Problems to solve
a: In the post about twenty years of online communities, how many groups on YahooGroups does the writer say they still belong to?
b: Copy the passage from the post about online communities word for word, starting with "Facebook is easy" and going on through "through the years.".

Text passage
+++

Tuesday, May 10, 2016

Electronic Communication - Thinking Back Twenty Years

Communities rise and fall, it's the nature of humans to change, merge, separate or simply pass through. I've been on-line in various groups since 1996 and I've been a member of lots of different groups of people who shared similar interests. As many of my YahooGroups are shifting to different platforms, I thought back on my history on-line and those friends I've made through this electronic media who are still friends today - years and years, posts and posts later.

The first groups I joined were beading groups and I still hang out with beaders because it is a crafting love of mine, and because it is also my business. In those early days in the US there were a few choices for portals from which we could easily access the web, but also those portals held communities where we shared experiences and daily posts. After trying a couple of different portals, I finally decided on AOL and joined up with the beading group there - a strong and vocal group of mostly women more than 100 strong who had a very active community.


AOL might be a dinosaur, but I love their email so I hang
on to it and I'm using it every day. 


I'm a bit of a dinosaur in that I've kept my AOL membership as my email address through these many years. Not because it's such a great portal, but because it's convenient. I have several different email addresses that I check daily for work and for personal, and they archive everything, so I can access older exchanges easily. Also, since much of what I do is actually business related, changing email providers is problematic. But AOL's been good to me over the years and although it might be a dinosaur, it's a good dinosaur that still suits my needs.



Yahoo Groups was one of the first ways to
gather like-minded people together into a forum. 



After a few years, other things began to open up, one of which was YahooGroups. Yahoo made it really easy to make a group at the drop of a hat, send out invitations, make it a closed group or an open one, and voila - people were posting, sharing, and working with each other. I think I still belong to more than 20 groups on this forum. I killed the one that I moderated only a few weeks ago because most of the members had moved on to other venues and activity had dropped to almost none. Other groups here are stuttering, but many have moved over to other forms of social media.


Facebook is easy enough to use, but a bit over the top when
it comes to sifting through the minimal to get to the
important things. 


FaceBoook is one of the more prevalent social media venues where my groups have shifted. I check in periodically, and belong to open groups as well as closed ones. I find FB a bit like a rambunctious teenager, though. It's harder for me to reign in and really get what I'm interested in looking at coming up first in my long list of posts by friends and colleagues. But it's been a wonderful thing in other ways, allowing me to reconnect with people I had missed through the years.


I don't Tweet, I don't do Pinterest, I don't insta this or that. If  I
have any extra time, I prefer to read. I guess I'm old-fashioned
that way, even though I read electronic books. 


There are lots of other ways to waste time on-line. I do some of them - jigsaw puzzles, reading stories at SOA or on LiveJournal, or just downloading a novel for my Nook app or general e-reading app. Twenty years ago when I made my first tentative steps into the world of electronic communities, I could never have dreamed how pervasive it would become in all of our lives. I'm grateful that I've had this opportunity to reach out over the years and touch so many people in cyber or real life. It's been a joy and I look forward to another twenty years surfing through the electronic waves. Happy Tuesday to all!

+++

Recorded information
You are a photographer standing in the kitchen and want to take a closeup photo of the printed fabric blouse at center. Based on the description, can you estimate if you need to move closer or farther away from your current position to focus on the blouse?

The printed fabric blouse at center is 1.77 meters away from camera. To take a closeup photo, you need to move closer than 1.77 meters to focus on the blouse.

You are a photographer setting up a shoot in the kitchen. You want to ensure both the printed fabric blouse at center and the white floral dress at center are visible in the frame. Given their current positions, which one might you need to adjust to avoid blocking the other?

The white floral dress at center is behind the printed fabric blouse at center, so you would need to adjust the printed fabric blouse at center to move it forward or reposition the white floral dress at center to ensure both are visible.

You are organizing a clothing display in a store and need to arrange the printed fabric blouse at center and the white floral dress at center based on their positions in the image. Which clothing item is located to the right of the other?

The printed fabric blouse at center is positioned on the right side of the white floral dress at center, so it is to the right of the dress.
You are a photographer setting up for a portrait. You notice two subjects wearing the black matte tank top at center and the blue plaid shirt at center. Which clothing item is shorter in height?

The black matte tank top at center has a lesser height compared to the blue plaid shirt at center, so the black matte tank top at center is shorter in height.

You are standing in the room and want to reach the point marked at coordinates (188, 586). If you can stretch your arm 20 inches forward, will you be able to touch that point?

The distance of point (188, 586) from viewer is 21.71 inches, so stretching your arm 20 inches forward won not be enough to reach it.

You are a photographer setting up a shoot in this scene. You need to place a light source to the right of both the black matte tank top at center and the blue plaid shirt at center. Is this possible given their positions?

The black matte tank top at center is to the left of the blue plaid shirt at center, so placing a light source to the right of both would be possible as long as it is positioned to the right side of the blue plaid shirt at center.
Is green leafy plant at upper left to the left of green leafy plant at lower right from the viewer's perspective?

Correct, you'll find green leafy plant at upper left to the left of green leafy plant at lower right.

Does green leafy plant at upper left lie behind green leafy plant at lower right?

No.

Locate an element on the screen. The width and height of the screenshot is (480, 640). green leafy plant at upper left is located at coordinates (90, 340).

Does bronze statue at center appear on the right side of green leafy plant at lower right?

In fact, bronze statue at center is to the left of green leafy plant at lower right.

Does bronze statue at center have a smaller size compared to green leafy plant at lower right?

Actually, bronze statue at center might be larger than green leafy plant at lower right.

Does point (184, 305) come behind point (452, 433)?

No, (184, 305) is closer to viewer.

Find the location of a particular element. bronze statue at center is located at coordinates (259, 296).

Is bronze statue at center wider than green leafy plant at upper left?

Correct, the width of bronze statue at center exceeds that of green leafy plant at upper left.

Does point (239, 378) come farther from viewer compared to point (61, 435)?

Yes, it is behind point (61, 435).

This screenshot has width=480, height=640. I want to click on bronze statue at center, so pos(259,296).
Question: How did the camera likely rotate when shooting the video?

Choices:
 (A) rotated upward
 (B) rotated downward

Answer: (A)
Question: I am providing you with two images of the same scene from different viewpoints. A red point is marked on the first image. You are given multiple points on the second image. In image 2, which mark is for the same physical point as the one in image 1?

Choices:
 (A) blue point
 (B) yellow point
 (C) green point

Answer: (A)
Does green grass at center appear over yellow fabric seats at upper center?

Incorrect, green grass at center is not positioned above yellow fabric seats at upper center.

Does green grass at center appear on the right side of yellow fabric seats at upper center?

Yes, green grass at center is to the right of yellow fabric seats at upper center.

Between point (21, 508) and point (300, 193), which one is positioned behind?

+++

Task answers
a: More than 20.

b:
Facebook is easy enough to use, but a bit over the top when
it comes to sifting through the minimal to get to the
important things. 


FaceBoook is one of the more prevalent social media venues where my groups have shifted. I check in periodically, and belong to open groups as well as closed ones. I find FB a bit like a rambunctious teenager, though. It's harder for me to reign in and really get what I'm interested in looking at coming up first in my long list of posts by friends and colleagues. But it's been a wonderful thing in other ways, allowing me to reconnect with people I had missed through the years.